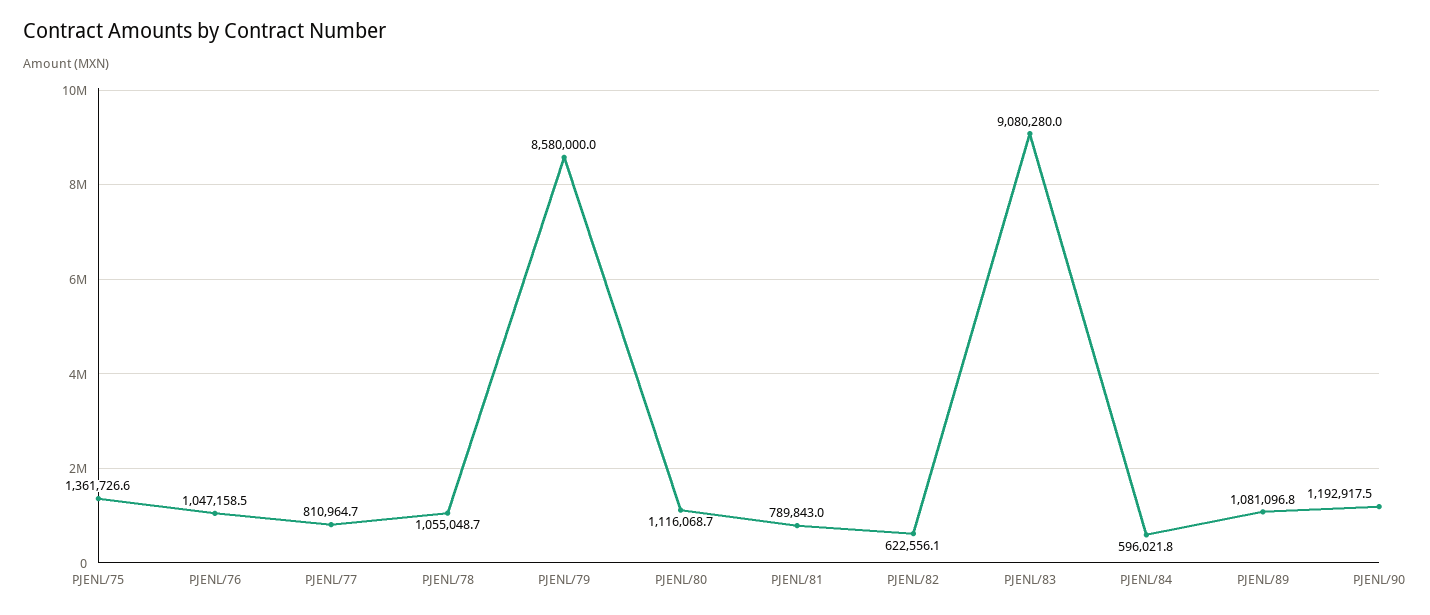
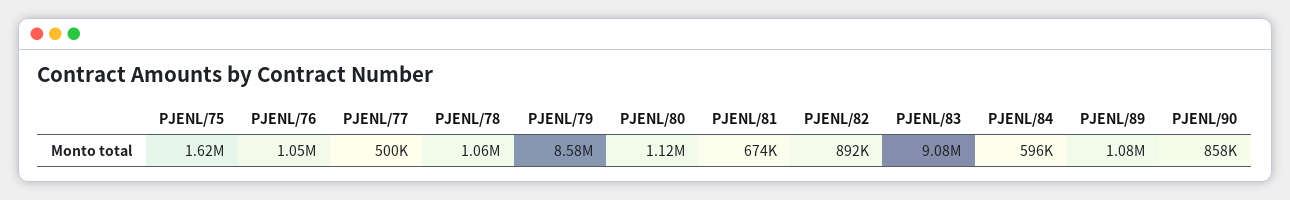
  {
-   "PJENL/75": 1361726.6,
+   "PJENL/75": 1620000,
    "PJENL/76": 1047158.5,
-   "PJENL/77": 810964.7,
+   "PJENL/77": 500000,
    "PJENL/78": 1055048.7,
    "PJENL/79": 8580000,
    "PJENL/80": 1116068.7,
-   "PJENL/81": 789843,
+   "PJENL/81": 674000,
-   "PJENL/82": 622556.1,
+   "PJENL/82": 892000,
    "PJENL/83": 9080280,
    "PJENL/84": 596021.8,
    "PJENL/89": 1081096.8,
-   "PJENL/90": 1192917.5
+   "PJENL/90": 858000
  }

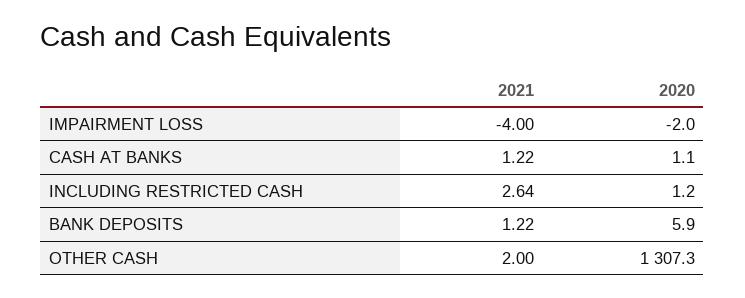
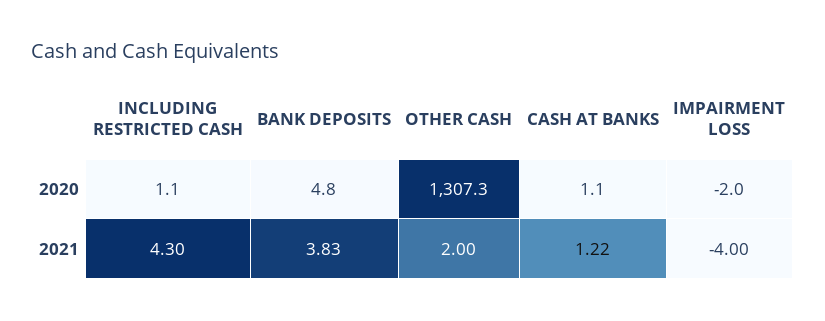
  {
    "2021": {
      "IMPAIRMENT LOSS": -4,
      "CASH AT BANKS": 1.22,
-     "INCLUDING RESTRICTED CASH": 2.64,
+     "INCLUDING RESTRICTED CASH": 4.3,
-     "BANK DEPOSITS": 1.22,
+     "BANK DEPOSITS": 3.83,
      "OTHER CASH": 2
    },
    "2020": {
      "IMPAIRMENT LOSS": -2,
      "CASH AT BANKS": 1.1,
-     "INCLUDING RESTRICTED CASH": 1.2,
+     "INCLUDING RESTRICTED CASH": 1.1,
-     "BANK DEPOSITS": 5.9,
+     "BANK DEPOSITS": 4.8,
      "OTHER CASH": 1307.3
    }
  }

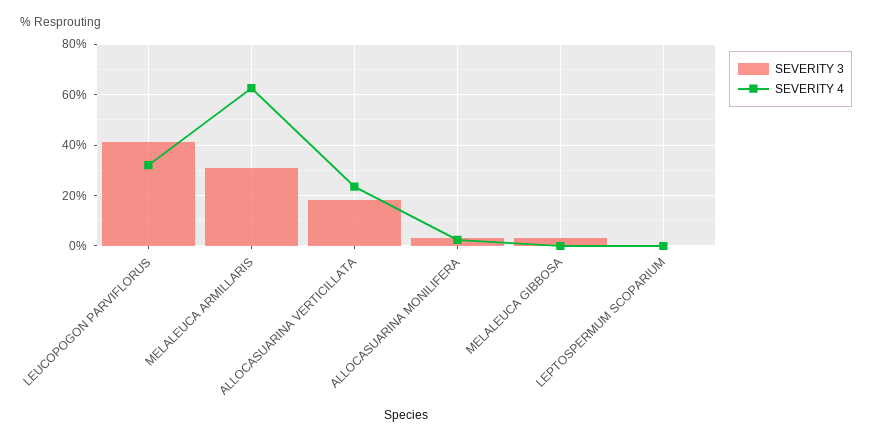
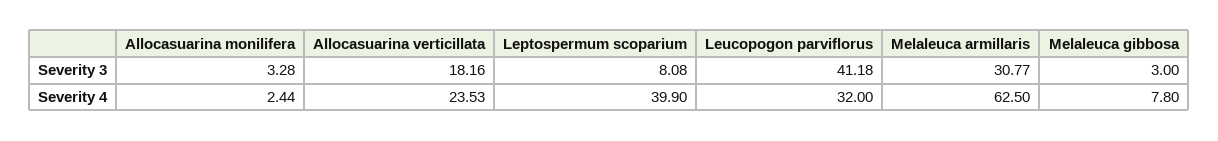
  {
    "SEVERITY 3": {
      "LEUCOPOGON PARVIFLORUS": 41.18,
      "MELALEUCA ARMILLARIS": 30.77,
      "ALLOCASUARINA VERTICILLATA": 18.16,
      "ALLOCASUARINA MONILIFERA": 3.28,
      "MELALEUCA GIBBOSA": 3,
-     "LEPTOSPERMUM SCOPARIUM": 0
+     "LEPTOSPERMUM SCOPARIUM": 8.08
    },
    "SEVERITY 4": {
      "LEUCOPOGON PARVIFLORUS": 32,
      "MELALEUCA ARMILLARIS": 62.5,
      "ALLOCASUARINA VERTICILLATA": 23.53,
      "ALLOCASUARINA MONILIFERA": 2.44,
-     "MELALEUCA GIBBOSA": 0,
+     "MELALEUCA GIBBOSA": 7.8,
-     "LEPTOSPERMUM SCOPARIUM": 0
+     "LEPTOSPERMUM SCOPARIUM": 39.9
    }
  }

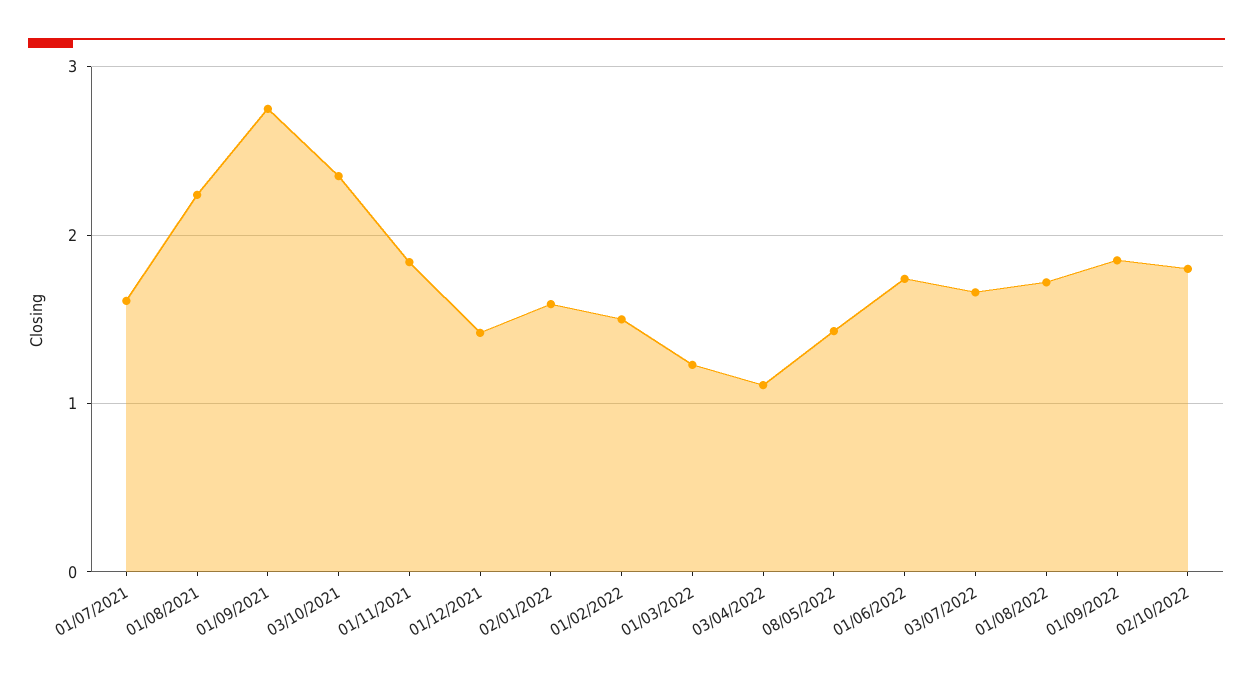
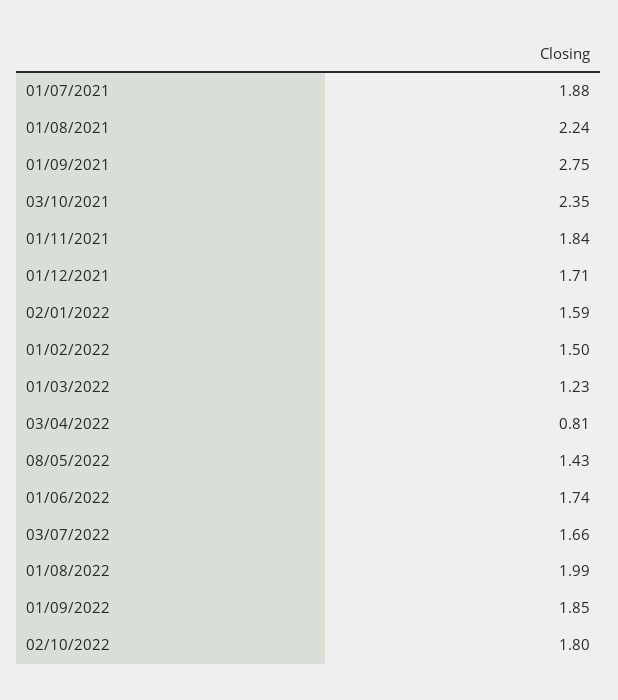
  {
-   "01/07/2021": 1.6,
+   "01/07/2021": 1.88,
    "01/08/2021": 2.24,
    "01/09/2021": 2.75,
    "03/10/2021": 2.35,
    "01/11/2021": 1.84,
-   "01/12/2021": 1.4,
+   "01/12/2021": 1.71,
    "02/01/2022": 1.59,
    "01/02/2022": 1.5,
    "01/03/2022": 1.23,
-   "03/04/2022": 1.1,
+   "03/04/2022": 0.81,
    "08/05/2022": 1.43,
    "01/06/2022": 1.74,
    "03/07/2022": 1.66,
-   "01/08/2022": 1.7,
+   "01/08/2022": 1.99,
    "01/09/2022": 1.85,
    "02/10/2022": 1.8
  }

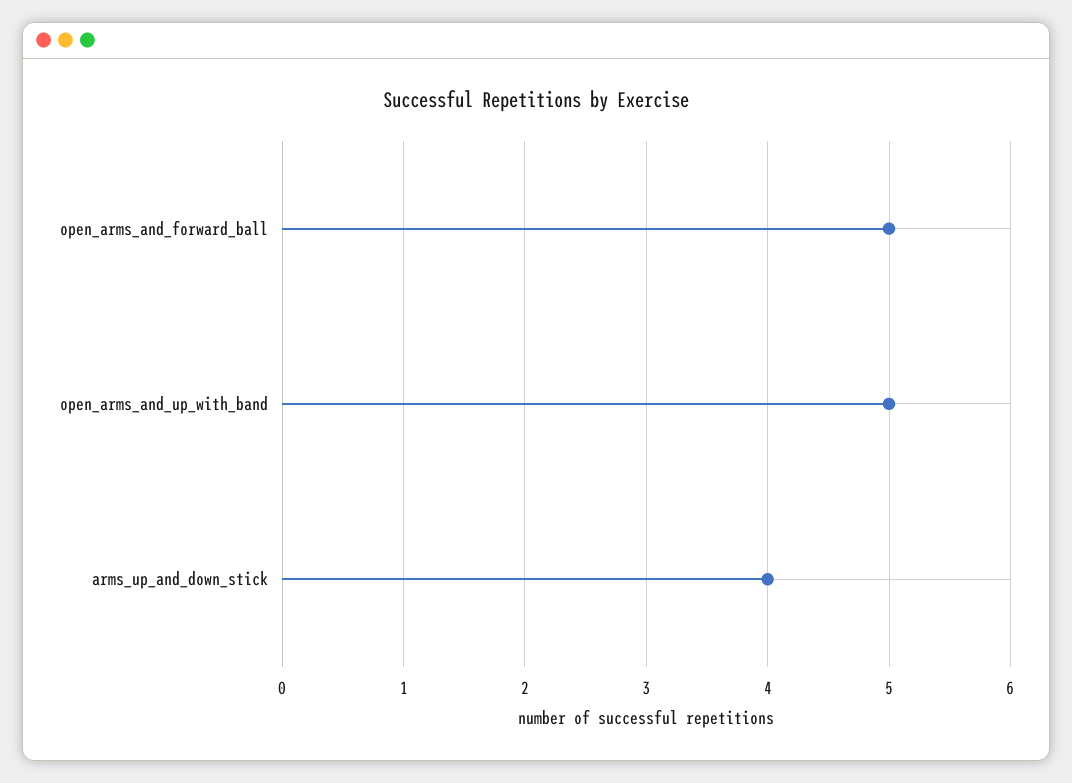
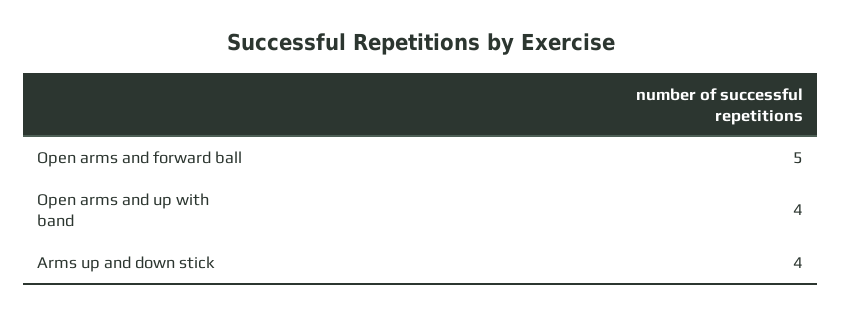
  {
    "open_arms_and_forward_ball": 5,
-   "open_arms_and_up_with_band": 5,
+   "open_arms_and_up_with_band": 4,
    "arms_up_and_down_stick": 4
  }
____
- **Problem to solve**
Retype all of the material above exactly; the pictures stay out.

- **Answer section**
  {
-   "PJENL/75": 1361726.6,
+   "PJENL/75": 1620000,
    "PJENL/76": 1047158.5,
-   "PJENL/77": 810964.7,
+   "PJENL/77": 500000,
    "PJENL/78": 1055048.7,
    "PJENL/79": 8580000,
    "PJENL/80": 1116068.7,
-   "PJENL/81": 789843,
+   "PJENL/81": 674000,
-   "PJENL/82": 622556.1,
+   "PJENL/82": 892000,
    "PJENL/83": 9080280,
    "PJENL/84": 596021.8,
    "PJENL/89": 1081096.8,
-   "PJENL/90": 1192917.5
+   "PJENL/90": 858000
  }

  {
    "2021": {
      "IMPAIRMENT LOSS": -4,
      "CASH AT BANKS": 1.22,
-     "INCLUDING RESTRICTED CASH": 2.64,
+     "INCLUDING RESTRICTED CASH": 4.3,
-     "BANK DEPOSITS": 1.22,
+     "BANK DEPOSITS": 3.83,
      "OTHER CASH": 2
    },
    "2020": {
      "IMPAIRMENT LOSS": -2,
      "CASH AT BANKS": 1.1,
-     "INCLUDING RESTRICTED CASH": 1.2,
+     "INCLUDING RESTRICTED CASH": 1.1,
-     "BANK DEPOSITS": 5.9,
+     "BANK DEPOSITS": 4.8,
      "OTHER CASH": 1307.3
    }
  }

  {
    "SEVERITY 3": {
      "LEUCOPOGON PARVIFLORUS": 41.18,
      "MELALEUCA ARMILLARIS": 30.77,
      "ALLOCASUARINA VERTICILLATA": 18.16,
      "ALLOCASUARINA MONILIFERA": 3.28,
      "MELALEUCA GIBBOSA": 3,
-     "LEPTOSPERMUM SCOPARIUM": 0
+     "LEPTOSPERMUM SCOPARIUM": 8.08
    },
    "SEVERITY 4": {
      "LEUCOPOGON PARVIFLORUS": 32,
      "MELALEUCA ARMILLARIS": 62.5,
      "ALLOCASUARINA VERTICILLATA": 23.53,
      "ALLOCASUARINA MONILIFERA": 2.44,
-     "MELALEUCA GIBBOSA": 0,
+     "MELALEUCA GIBBOSA": 7.8,
-     "LEPTOSPERMUM SCOPARIUM": 0
+     "LEPTOSPERMUM SCOPARIUM": 39.9
    }
  }

  {
-   "01/07/2021": 1.6,
+   "01/07/2021": 1.88,
    "01/08/2021": 2.24,
    "01/09/2021": 2.75,
    "03/10/2021": 2.35,
    "01/11/2021": 1.84,
-   "01/12/2021": 1.4,
+   "01/12/2021": 1.71,
    "02/01/2022": 1.59,
    "01/02/2022": 1.5,
    "01/03/2022": 1.23,
-   "03/04/2022": 1.1,
+   "03/04/2022": 0.81,
    "08/05/2022": 1.43,
    "01/06/2022": 1.74,
    "03/07/2022": 1.66,
-   "01/08/2022": 1.7,
+   "01/08/2022": 1.99,
    "01/09/2022": 1.85,
    "02/10/2022": 1.8
  }

  {
    "open_arms_and_forward_ball": 5,
-   "open_arms_and_up_with_band": 5,
+   "open_arms_and_up_with_band": 4,
    "arms_up_and_down_stick": 4
  }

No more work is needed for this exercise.